In the Sacramento area neighborhood (north of Stockton; not as hard hit as Stockton but still a LOT of empty properties) where I walk a lot, there have always been quite a few clearly empty houses that never went on the market for years. Then slowly some were dribbled out for sale or sold in foreclosure on the courthouse steps.
Yet my pals in Real Estate comment about how there is a shortage of available inventory. I know that, at one time at least, there were quite a few “ghost town” neighborhoods in the Sacramento area. The Sacramento Bee had quite a few articles about them right after the crash. Oddly enough, the SacBee hasn’t mentioned a word about those neighborhoods in *years.* I doubt that they’ve been bought up, though.
It’s clear that the Banks are holding onto inventory for as long as possible to drive up the prices. Those former home owners who were able to do short sales some years ago are mostly now out of their homes, and the banks fully own ‘em.
It’s all bogus, of course.
http://solari.com/articles/quantitative_easing/
I know a couple whose house was foreclosed, a culmination of a long period of financial trouble and then a divorce. Both relocated out of state, and the house has been sitting empty for almost 3 years. No indication at all that the bank is going to do anything with it but let it rot, no for sale signs or realtor listings, and this is a town that is considered very desirable to live in. House is not in the best location, but still.
onitgoes and all other Sacramentans interested in these broad issues, you are invited to attend the following workshop.
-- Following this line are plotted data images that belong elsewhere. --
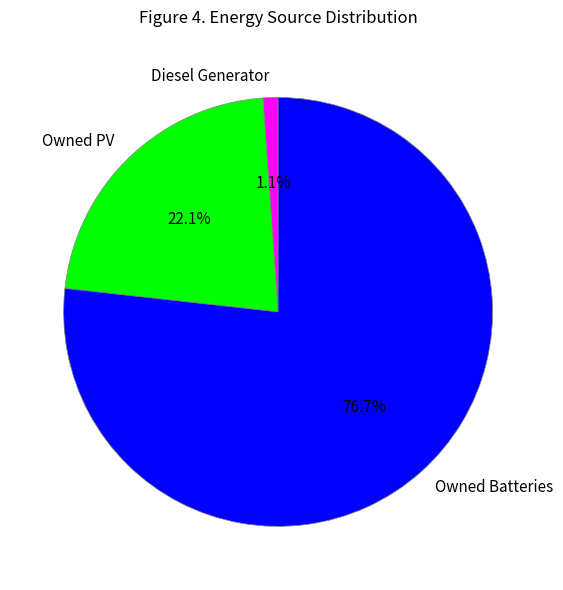

Is the sum of Owned Batteries and Owned PV greater than half?

Yes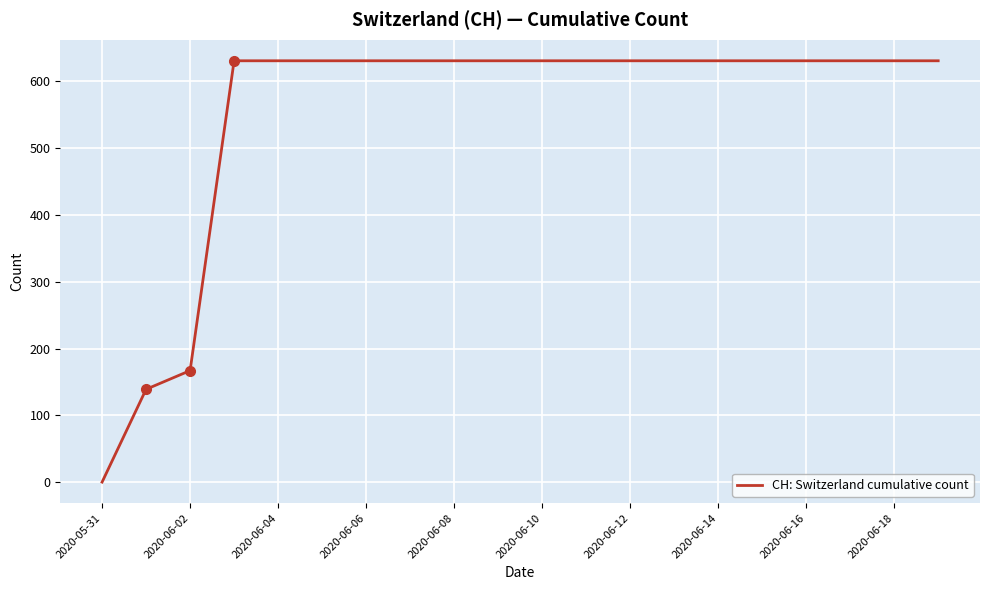

What is the difference between the maximum and minimum values?

631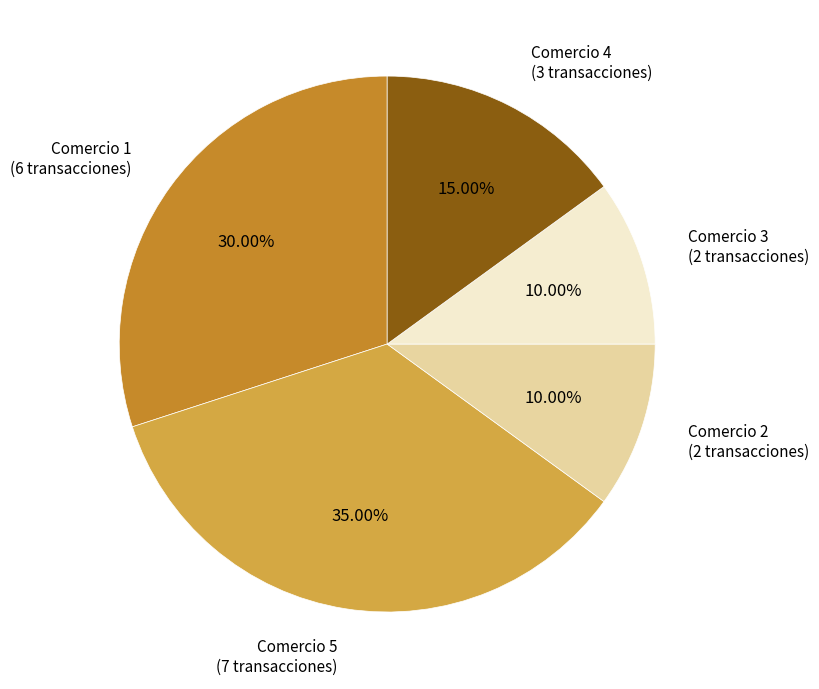

Is Comercio 1 (6 transacciones) the majority of the pie?

No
This is a general info event NOT a “bring your papers for action” event, but a real celebration vis a vis the Homeowner Bill of Rights, which we helped secure.
Homeowner Bill of Rights Celebration and Resource Fair
Hosted by St. John’s Lutheran Church, Congregation B’nai Israel and Sacramento Area Congregations Together
Sunday, December 9th, 2-4pm. Congregation B’nai Israel,
3600 Riverside Boulevard Sacramento, CA 95818
Learn about the victory our congregations won in securing a new Bill of Rights for homeowners facing foreclosure, and get connected to experts who can help:
• Prospective home buyers
• Distressed homeowners
• Neighbors concerned with blight
• Post foreclosure or short-sale situations
Guests and speakers include:
• Saskia Kim, Office of the Senate President Pro Temporare
• Marc LeForestier, California Department of Justice
• Saskia Kim, California State Senate Office of Oversight and Outcomes
• Rabbi Mona Alfi, Congregation B’nei Israel
• Pastor Frank Espergen, St. John’s Lutheran Church
• Bank of America
• Wells Fargo
• Keep Your Home California
This event will feature a brief panel explaining the new Home Owner Bill of Rights, the key role our congregations played in winning the bill, and how to make sure your (or your neighbors’) new rights are being respected. It will be followed by a resource fair with experts from a variety of organizations that can answer questions and offer help on personal housing/debt and neighborhood blight issues, and even offer advice and resources for potential homebuyers. For more information contact Annie Fox 916-447-7959 x17.
Or you can call me – Martha – 916-371-1125. We’re looking for more people to help us develop bank accountability strategies and tactics.
Thanks again DDay for all your work on these multi-faceted ongoing issues.
About 3 or 4 years ago, while we were looking for a home, I noticed that the banks had moved their shadow inventories from foreclosures to pre-foreclosers, and the pre-foreclosure properties were vacant as if they were foreclosures. In about a 6 month period we saw at lease 8 or 9 vacant homes (probably about 20 during a 2 year period), and every single time the realtors would say that the property was being sold by the homeowner. They also wanted us to believe that all these homeowners were still making payments on these vacant properties. Yeah right–during a recession–give me a break. I also noticed that after 2 or 3 properties had been sold, 2 or 3 more vacant homes would all of a sudden pop up onto the market.
This is what led me to believe that all this robo-signing litigation was just a smoke screen so the banks could sell their foreclosures (as pre-foreclosures) at their own pace. Another flag was the fact that Fl. AG McCollum (the banks favorite politician during the 90′s) was the first AG to initiate robo-signing litigation. When it looks like a duck…it must be a fucking money grubbing politician.
David F. @5
You are seriously mistaken about the reality of “robo-signing.” Robo-signing is forgery and perjury. Too little has been done to address the issue. Please look into the issue more deeply.